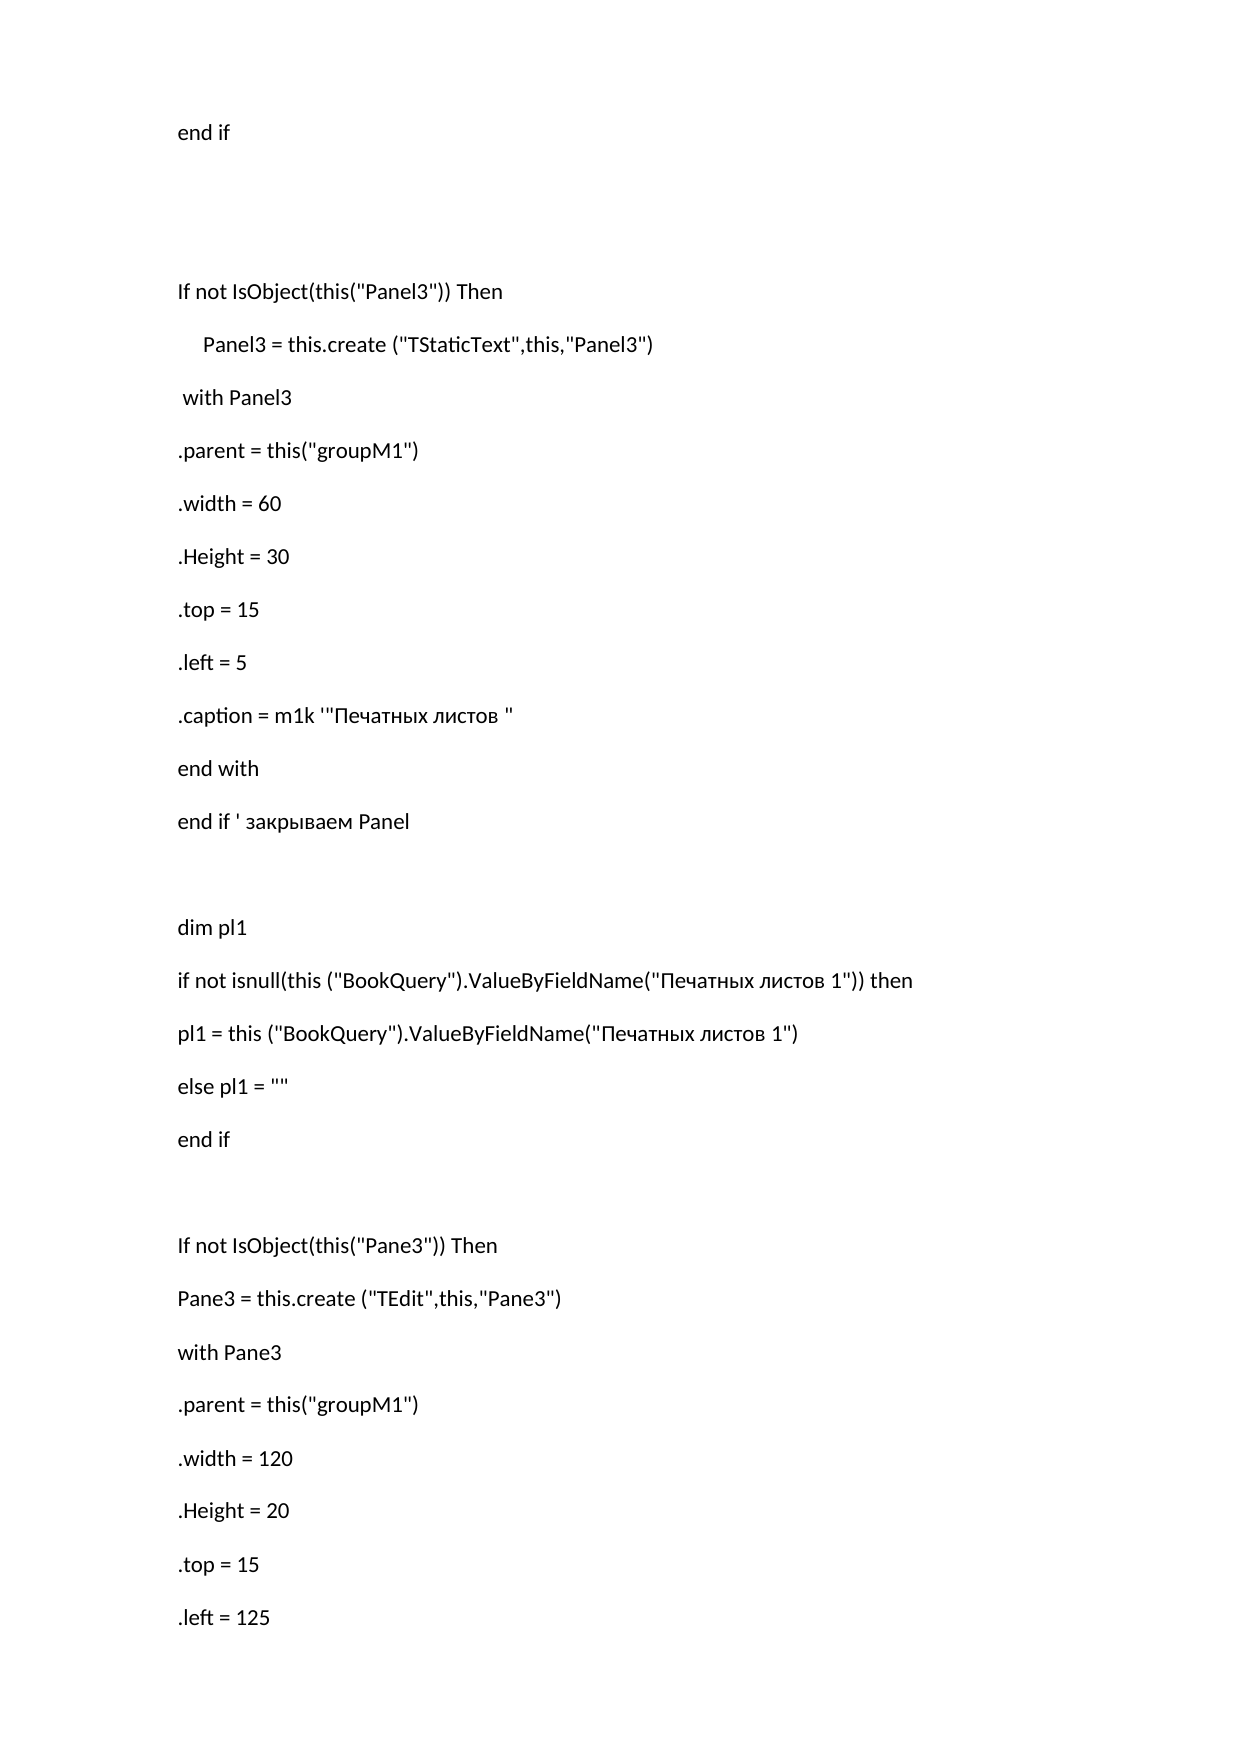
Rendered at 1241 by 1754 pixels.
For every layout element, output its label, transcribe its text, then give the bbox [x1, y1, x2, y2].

text .Height = 20 [177, 1497, 1152, 1525]
text end if [177, 1126, 1152, 1153]
text .caption = m1k '"Печатных листов " [177, 701, 1152, 729]
text if not isnull(this ("BookQuery").ValueByFieldName("Печатных листов 1")) then [177, 966, 1152, 994]
text pl1 = this ("BookQuery").ValueByFieldName("Печатных листов 1") [177, 1019, 1152, 1047]
text .parent = this("groupM1") [177, 436, 1152, 464]
text dim pl1 [177, 913, 1152, 941]
text .Height = 30 [177, 542, 1152, 570]
text with Panel3 [177, 383, 1152, 411]
text with Pane3 [177, 1338, 1152, 1366]
text .left = 5 [177, 648, 1152, 676]
text .top = 15 [177, 1550, 1152, 1578]
text .width = 60 [177, 489, 1152, 517]
text .parent = this("groupM1") [177, 1391, 1152, 1419]
text Panel3 = this.create ("TStaticText",this,"Panel3") [177, 330, 1152, 358]
text end if [177, 118, 1152, 146]
text Pane3 = this.create ("TEdit",this,"Pane3") [177, 1284, 1152, 1313]
text If not IsObject(this("Pane3")) Then [177, 1232, 1152, 1259]
text If not IsObject(this("Panel3")) Then [177, 277, 1152, 305]
text .width = 120 [177, 1444, 1152, 1472]
text else pl1 = "" [177, 1072, 1152, 1101]
text end if ' закрываем Panel [177, 807, 1152, 835]
text .top = 15 [177, 595, 1152, 623]
text end with [177, 754, 1152, 782]
text .left = 125 [177, 1603, 1152, 1631]
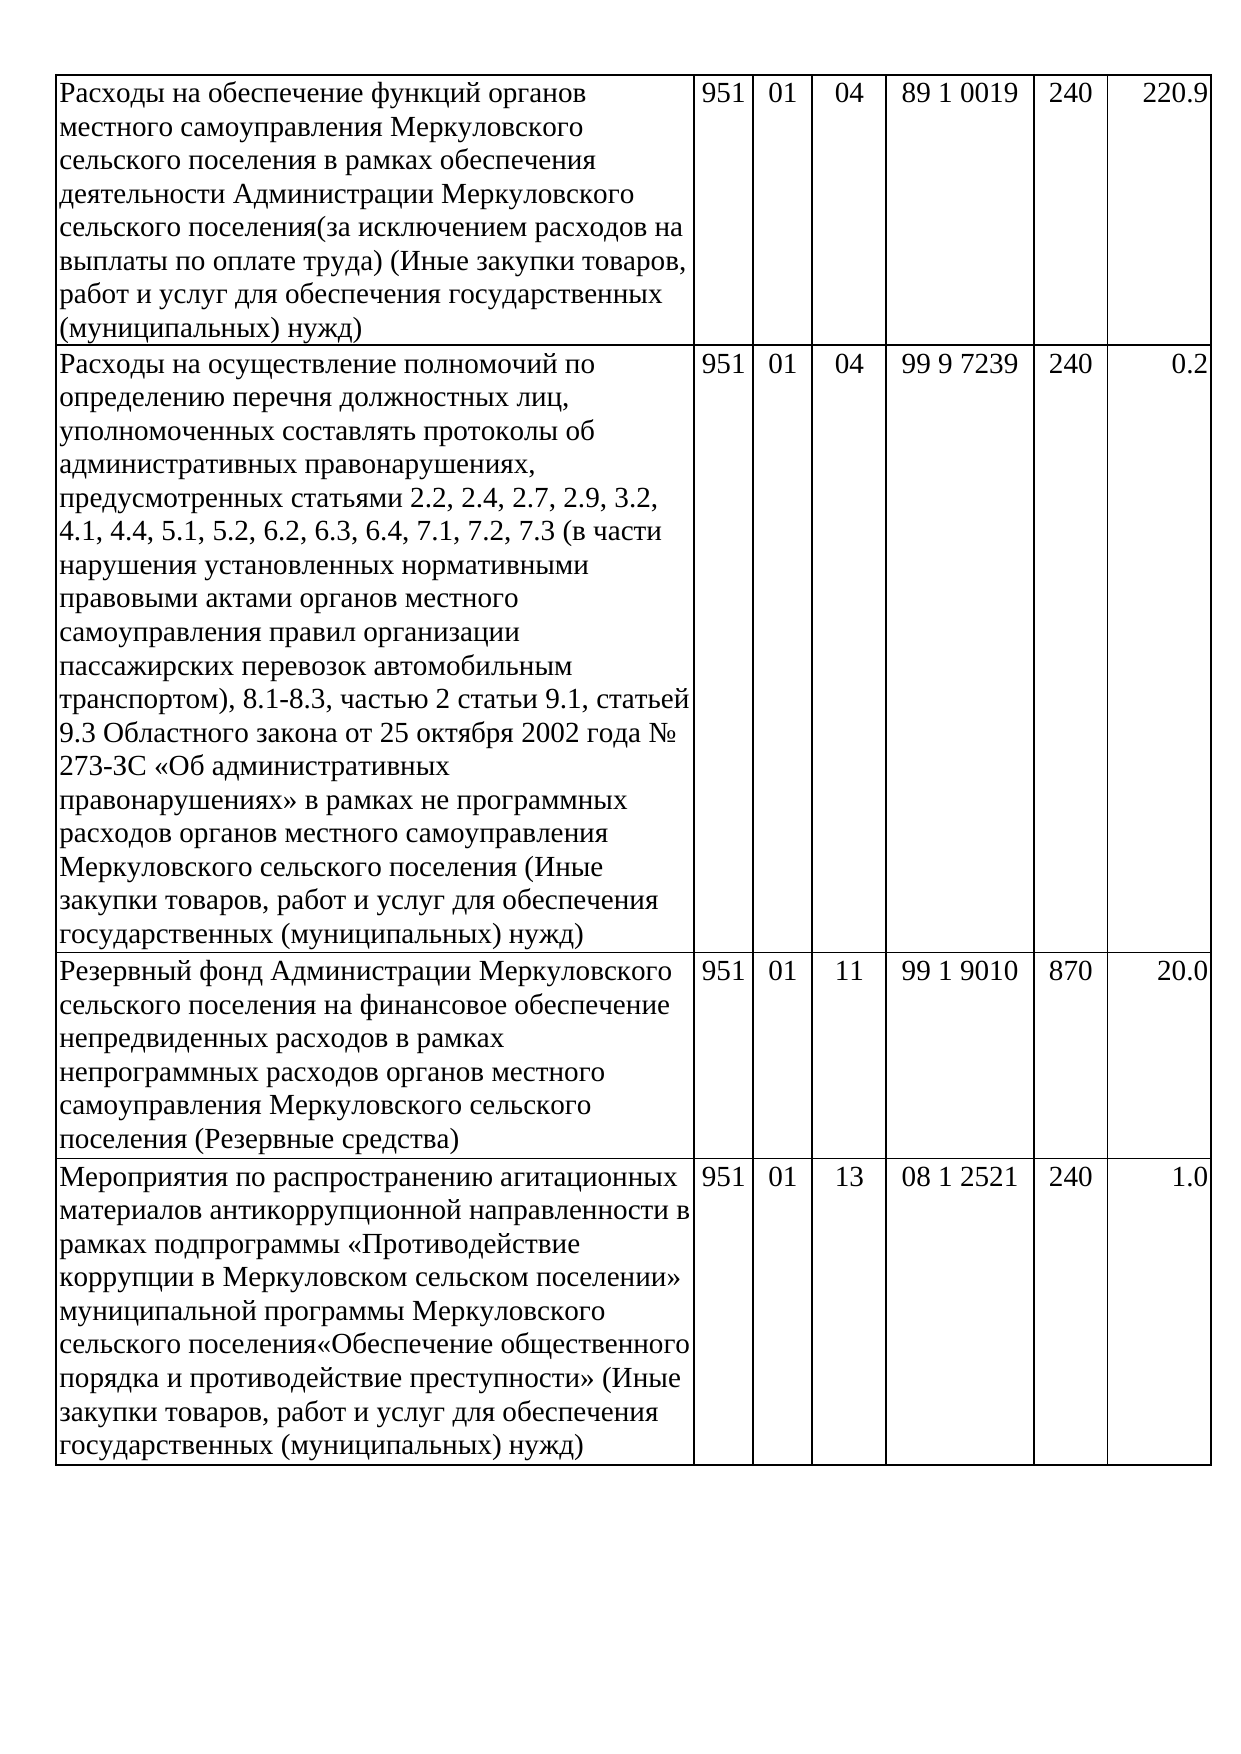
------------
* [JOB ITEM]: Where a record holds a picture, skip the picture and copy everything else exactly.

* [OUTPUT BELOW]:
Rendered at 1241 by 1754 pixels.
For every layout element, output its label, transcribe its text, then give the bbox [x1, y1, x2, y2].

text .Height = 20 [177, 1497, 1152, 1525]
text end if [177, 1126, 1152, 1153]
text .caption = m1k '"Печатных листов " [177, 701, 1152, 729]
text if not isnull(this ("BookQuery").ValueByFieldName("Печатных листов 1")) then [177, 966, 1152, 994]
text pl1 = this ("BookQuery").ValueByFieldName("Печатных листов 1") [177, 1019, 1152, 1047]
text .parent = this("groupM1") [177, 436, 1152, 464]
text dim pl1 [177, 913, 1152, 941]
text .Height = 30 [177, 542, 1152, 570]
text with Panel3 [177, 383, 1152, 411]
text with Pane3 [177, 1338, 1152, 1366]
text .left = 5 [177, 648, 1152, 676]
text .top = 15 [177, 1550, 1152, 1578]
text .width = 60 [177, 489, 1152, 517]
text .parent = this("groupM1") [177, 1391, 1152, 1419]
text Panel3 = this.create ("TStaticText",this,"Panel3") [177, 330, 1152, 358]
text end if [177, 118, 1152, 146]
text Pane3 = this.create ("TEdit",this,"Pane3") [177, 1284, 1152, 1313]
text If not IsObject(this("Pane3")) Then [177, 1232, 1152, 1259]
text If not IsObject(this("Panel3")) Then [177, 277, 1152, 305]
text .width = 120 [177, 1444, 1152, 1472]
text else pl1 = "" [177, 1072, 1152, 1101]
text end if ' закрываем Panel [177, 807, 1152, 835]
text .top = 15 [177, 595, 1152, 623]
text end with [177, 754, 1152, 782]
text .left = 125 [177, 1603, 1152, 1631]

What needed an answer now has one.